ARTICLE (June 05 2008): Introduction: The Budget season is here again. But this year”s budget is unique because of a number of factors. First, there are high expectations from the democratic government which has acquired the reigns of government after a gap of eight years. Second, it comes at a time when the economy is in the midst of an unprecedented level of stress following a period of apparent buoyancy.
After the bonanza following 9/11, the economy revived achieving not only high growth and macroeconomic stability but also some poverty reduction. However, the growth was neither inclusive nor sustainable. Till last year there was little realisation or acceptance of how vulnerable the foundations of that so called ”buoyancy” was and how gradually the economy was heading towards difficult times. The unravelling started last year. By the time the new government took power, the economy had already been through power and atta crises and the price hike had assumed alarming proportions.
How grave is the current macroeconomic situation? Pakistan is facing serious economic challenges in terms of high inflation and unsustainable fiscal and current account deficits. The revised estimate of fiscal deficit is 9.5 percent of GOP as revealed by the Ministry of Finance in April 2008.

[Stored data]
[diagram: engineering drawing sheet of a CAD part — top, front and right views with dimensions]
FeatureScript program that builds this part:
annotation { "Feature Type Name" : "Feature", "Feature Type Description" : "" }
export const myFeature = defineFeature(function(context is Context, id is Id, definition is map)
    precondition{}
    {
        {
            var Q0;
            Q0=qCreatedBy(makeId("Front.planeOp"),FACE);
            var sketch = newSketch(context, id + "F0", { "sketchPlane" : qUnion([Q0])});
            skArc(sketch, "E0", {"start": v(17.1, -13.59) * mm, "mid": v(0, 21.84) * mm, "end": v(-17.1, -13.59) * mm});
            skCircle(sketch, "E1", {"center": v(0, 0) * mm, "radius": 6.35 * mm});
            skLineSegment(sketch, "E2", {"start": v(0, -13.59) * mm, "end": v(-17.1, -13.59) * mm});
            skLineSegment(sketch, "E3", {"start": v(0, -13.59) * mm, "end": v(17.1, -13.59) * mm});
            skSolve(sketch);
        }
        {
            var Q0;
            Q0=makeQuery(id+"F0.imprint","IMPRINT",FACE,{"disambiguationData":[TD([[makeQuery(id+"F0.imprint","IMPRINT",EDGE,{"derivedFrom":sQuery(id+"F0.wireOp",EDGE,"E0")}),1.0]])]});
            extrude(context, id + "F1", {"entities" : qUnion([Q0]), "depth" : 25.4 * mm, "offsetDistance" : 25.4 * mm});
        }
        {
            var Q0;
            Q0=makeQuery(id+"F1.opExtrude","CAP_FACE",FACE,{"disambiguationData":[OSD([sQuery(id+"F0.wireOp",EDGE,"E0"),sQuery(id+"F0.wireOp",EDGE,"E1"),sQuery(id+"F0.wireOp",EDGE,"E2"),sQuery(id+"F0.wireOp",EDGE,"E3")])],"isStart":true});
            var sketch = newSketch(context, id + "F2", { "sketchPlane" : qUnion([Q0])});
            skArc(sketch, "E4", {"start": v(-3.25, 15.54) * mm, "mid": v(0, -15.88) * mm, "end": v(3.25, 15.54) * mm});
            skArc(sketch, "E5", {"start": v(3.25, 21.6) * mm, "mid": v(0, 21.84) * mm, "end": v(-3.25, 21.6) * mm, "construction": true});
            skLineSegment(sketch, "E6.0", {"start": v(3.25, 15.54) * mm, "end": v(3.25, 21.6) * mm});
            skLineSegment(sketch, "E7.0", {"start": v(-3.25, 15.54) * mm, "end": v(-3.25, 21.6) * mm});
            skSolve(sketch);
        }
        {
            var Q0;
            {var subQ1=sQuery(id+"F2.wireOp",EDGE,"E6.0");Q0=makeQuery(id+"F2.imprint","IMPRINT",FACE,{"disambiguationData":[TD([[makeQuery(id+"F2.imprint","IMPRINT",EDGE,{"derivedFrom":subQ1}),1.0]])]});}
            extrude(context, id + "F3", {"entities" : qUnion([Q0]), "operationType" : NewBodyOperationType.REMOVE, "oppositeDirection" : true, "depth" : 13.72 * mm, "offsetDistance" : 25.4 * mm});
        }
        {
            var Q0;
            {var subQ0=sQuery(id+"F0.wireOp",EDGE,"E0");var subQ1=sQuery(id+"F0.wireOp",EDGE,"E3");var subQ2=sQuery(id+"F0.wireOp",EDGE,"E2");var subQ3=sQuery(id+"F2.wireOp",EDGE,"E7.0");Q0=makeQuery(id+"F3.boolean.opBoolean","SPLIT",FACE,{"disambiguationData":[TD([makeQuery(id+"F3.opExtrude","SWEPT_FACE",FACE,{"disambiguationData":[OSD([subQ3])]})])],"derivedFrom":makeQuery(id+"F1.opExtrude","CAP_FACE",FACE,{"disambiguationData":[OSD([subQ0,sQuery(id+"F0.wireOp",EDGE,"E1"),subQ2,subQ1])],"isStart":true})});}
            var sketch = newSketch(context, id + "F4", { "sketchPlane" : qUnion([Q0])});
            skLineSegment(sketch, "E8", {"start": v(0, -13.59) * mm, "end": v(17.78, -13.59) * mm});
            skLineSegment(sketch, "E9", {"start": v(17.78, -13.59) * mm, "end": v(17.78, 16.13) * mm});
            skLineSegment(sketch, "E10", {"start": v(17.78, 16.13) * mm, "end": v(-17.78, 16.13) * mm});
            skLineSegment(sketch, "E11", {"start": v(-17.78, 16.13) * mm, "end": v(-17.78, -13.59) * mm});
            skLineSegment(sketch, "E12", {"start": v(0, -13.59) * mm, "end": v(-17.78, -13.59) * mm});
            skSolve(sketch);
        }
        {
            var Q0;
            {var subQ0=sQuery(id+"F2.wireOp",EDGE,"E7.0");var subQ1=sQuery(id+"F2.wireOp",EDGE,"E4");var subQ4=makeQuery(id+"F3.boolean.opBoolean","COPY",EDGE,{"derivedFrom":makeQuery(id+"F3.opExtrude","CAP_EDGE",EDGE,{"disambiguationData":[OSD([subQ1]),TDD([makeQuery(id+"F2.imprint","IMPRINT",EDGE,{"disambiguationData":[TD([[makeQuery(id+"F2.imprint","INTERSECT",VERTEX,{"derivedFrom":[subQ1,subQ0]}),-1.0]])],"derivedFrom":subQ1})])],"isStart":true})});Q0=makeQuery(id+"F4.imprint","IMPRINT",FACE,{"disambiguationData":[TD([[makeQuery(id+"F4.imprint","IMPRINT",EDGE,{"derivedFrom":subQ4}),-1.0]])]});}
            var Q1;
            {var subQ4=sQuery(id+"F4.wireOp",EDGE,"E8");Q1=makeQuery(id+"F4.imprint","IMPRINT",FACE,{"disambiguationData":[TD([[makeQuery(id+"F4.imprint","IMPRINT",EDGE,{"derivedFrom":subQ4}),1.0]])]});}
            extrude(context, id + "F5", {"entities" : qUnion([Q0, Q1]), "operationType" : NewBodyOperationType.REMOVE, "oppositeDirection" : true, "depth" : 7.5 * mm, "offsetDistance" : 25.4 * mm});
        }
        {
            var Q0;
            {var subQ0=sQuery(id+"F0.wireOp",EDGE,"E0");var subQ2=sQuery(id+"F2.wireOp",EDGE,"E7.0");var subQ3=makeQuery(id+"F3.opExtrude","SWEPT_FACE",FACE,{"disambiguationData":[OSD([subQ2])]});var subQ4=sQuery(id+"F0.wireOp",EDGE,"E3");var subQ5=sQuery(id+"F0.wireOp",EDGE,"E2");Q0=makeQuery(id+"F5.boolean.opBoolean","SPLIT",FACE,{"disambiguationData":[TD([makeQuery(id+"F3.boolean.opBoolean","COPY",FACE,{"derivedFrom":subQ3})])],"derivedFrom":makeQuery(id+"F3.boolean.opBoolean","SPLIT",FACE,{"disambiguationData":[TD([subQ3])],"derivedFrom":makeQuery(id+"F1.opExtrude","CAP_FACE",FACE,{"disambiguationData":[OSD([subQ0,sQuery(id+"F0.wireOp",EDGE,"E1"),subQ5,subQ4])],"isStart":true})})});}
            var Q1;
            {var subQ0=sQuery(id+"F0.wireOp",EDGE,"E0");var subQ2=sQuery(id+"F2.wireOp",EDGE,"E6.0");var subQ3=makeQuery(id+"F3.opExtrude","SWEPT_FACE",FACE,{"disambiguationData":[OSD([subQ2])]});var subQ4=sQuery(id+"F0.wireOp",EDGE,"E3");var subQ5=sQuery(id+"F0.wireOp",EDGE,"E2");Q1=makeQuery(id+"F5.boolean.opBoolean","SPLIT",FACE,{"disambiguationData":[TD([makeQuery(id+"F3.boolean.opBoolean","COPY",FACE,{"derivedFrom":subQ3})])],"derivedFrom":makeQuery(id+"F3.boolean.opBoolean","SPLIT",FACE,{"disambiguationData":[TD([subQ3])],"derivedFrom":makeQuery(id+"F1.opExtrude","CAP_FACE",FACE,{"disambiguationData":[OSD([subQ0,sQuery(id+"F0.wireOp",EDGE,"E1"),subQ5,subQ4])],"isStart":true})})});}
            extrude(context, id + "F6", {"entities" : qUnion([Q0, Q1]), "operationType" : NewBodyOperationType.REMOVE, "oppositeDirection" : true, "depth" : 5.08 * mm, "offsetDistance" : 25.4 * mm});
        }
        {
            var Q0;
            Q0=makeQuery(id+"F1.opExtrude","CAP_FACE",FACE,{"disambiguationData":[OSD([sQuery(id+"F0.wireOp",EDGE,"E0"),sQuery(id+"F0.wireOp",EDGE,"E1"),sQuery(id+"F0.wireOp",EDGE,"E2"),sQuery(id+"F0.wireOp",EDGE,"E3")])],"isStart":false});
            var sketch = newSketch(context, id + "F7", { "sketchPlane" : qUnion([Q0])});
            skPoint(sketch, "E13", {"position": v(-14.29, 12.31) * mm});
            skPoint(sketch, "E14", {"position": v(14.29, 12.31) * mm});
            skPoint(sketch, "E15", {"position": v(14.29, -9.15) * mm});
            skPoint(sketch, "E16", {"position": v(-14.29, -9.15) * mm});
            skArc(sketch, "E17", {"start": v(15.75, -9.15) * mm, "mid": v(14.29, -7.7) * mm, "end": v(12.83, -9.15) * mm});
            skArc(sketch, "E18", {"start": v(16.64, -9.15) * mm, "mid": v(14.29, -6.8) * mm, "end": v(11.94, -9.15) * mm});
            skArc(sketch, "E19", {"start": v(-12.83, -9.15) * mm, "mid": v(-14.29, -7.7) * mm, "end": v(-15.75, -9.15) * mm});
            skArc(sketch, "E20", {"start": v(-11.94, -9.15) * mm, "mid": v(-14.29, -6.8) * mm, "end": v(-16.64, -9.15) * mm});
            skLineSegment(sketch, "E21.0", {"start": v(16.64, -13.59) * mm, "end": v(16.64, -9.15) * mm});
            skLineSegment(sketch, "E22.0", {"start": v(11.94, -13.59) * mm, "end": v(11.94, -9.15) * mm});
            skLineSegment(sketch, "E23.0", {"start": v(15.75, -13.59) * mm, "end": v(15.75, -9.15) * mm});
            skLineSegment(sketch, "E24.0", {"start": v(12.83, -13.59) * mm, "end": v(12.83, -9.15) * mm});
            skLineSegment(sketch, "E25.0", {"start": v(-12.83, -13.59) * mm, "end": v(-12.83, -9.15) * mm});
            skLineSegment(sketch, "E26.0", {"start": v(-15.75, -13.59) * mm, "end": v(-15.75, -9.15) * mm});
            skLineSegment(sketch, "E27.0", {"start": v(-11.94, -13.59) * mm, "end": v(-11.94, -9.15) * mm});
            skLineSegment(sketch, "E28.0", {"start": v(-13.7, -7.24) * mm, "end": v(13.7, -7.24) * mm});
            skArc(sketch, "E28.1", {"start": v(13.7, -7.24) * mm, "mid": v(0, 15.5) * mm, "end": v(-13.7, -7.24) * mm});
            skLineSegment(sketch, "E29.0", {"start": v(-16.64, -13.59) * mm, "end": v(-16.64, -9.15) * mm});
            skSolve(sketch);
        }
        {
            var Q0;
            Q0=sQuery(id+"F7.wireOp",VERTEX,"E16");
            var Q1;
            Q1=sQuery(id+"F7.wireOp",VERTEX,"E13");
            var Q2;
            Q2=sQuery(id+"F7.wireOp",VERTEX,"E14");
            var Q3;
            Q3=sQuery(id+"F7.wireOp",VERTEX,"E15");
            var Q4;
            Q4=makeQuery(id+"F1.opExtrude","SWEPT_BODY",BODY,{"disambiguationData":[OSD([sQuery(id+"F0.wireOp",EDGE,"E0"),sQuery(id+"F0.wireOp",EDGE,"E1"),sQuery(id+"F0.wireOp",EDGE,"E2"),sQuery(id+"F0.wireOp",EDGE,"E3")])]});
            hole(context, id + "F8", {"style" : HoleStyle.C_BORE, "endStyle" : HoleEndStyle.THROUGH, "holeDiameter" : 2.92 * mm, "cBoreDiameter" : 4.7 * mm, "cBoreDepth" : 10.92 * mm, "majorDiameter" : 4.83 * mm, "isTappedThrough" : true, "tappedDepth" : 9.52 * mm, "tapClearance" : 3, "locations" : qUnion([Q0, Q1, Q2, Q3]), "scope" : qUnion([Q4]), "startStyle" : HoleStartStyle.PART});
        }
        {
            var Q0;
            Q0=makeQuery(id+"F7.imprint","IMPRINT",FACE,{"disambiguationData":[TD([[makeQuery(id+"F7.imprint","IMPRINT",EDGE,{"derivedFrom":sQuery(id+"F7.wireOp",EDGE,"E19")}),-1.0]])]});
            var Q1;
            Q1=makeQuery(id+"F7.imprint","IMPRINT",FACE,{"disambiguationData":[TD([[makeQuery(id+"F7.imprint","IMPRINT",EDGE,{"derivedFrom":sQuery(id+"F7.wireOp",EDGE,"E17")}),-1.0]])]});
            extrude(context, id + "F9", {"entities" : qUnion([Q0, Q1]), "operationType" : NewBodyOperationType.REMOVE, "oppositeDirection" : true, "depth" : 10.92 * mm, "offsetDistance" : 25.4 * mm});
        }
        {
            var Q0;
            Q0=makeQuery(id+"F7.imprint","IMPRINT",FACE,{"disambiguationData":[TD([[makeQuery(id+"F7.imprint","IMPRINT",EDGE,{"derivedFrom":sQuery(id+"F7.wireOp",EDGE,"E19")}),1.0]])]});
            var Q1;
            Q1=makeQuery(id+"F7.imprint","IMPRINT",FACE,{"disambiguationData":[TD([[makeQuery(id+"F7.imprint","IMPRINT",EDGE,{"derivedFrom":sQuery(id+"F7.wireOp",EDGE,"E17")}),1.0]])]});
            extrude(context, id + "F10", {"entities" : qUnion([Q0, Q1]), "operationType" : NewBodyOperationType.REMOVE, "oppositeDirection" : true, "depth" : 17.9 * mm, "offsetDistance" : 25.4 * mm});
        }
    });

### PROBLEMS TO SOLVE
1) Answer these questions from the budget article:
(a) After a gap of how many years did the democratic government take power?
(b) What crises had the economy already been through by the time the new government took power?
(c) Who revealed the revised estimate of the fiscal deficit, and in what month and year?
2) Retype a passage of the budget article word for word, beginning at the words "ARTICLE (June 05" and stopping after "of apparent buoyancy.".

### PROBLEM SOLUTIONS
1)
(a) Eight years.
(b) Power and atta crises.
(c) The Ministry of Finance, in April 2008.

2)
ARTICLE (June 05 2008): Introduction: The Budget season is here again. But this year”s budget is unique because of a number of factors. First, there are high expectations from the democratic government which has acquired the reigns of government after a gap of eight years. Second, it comes at a time when the economy is in the midst of an unprecedented level of stress following a period of apparent buoyancy.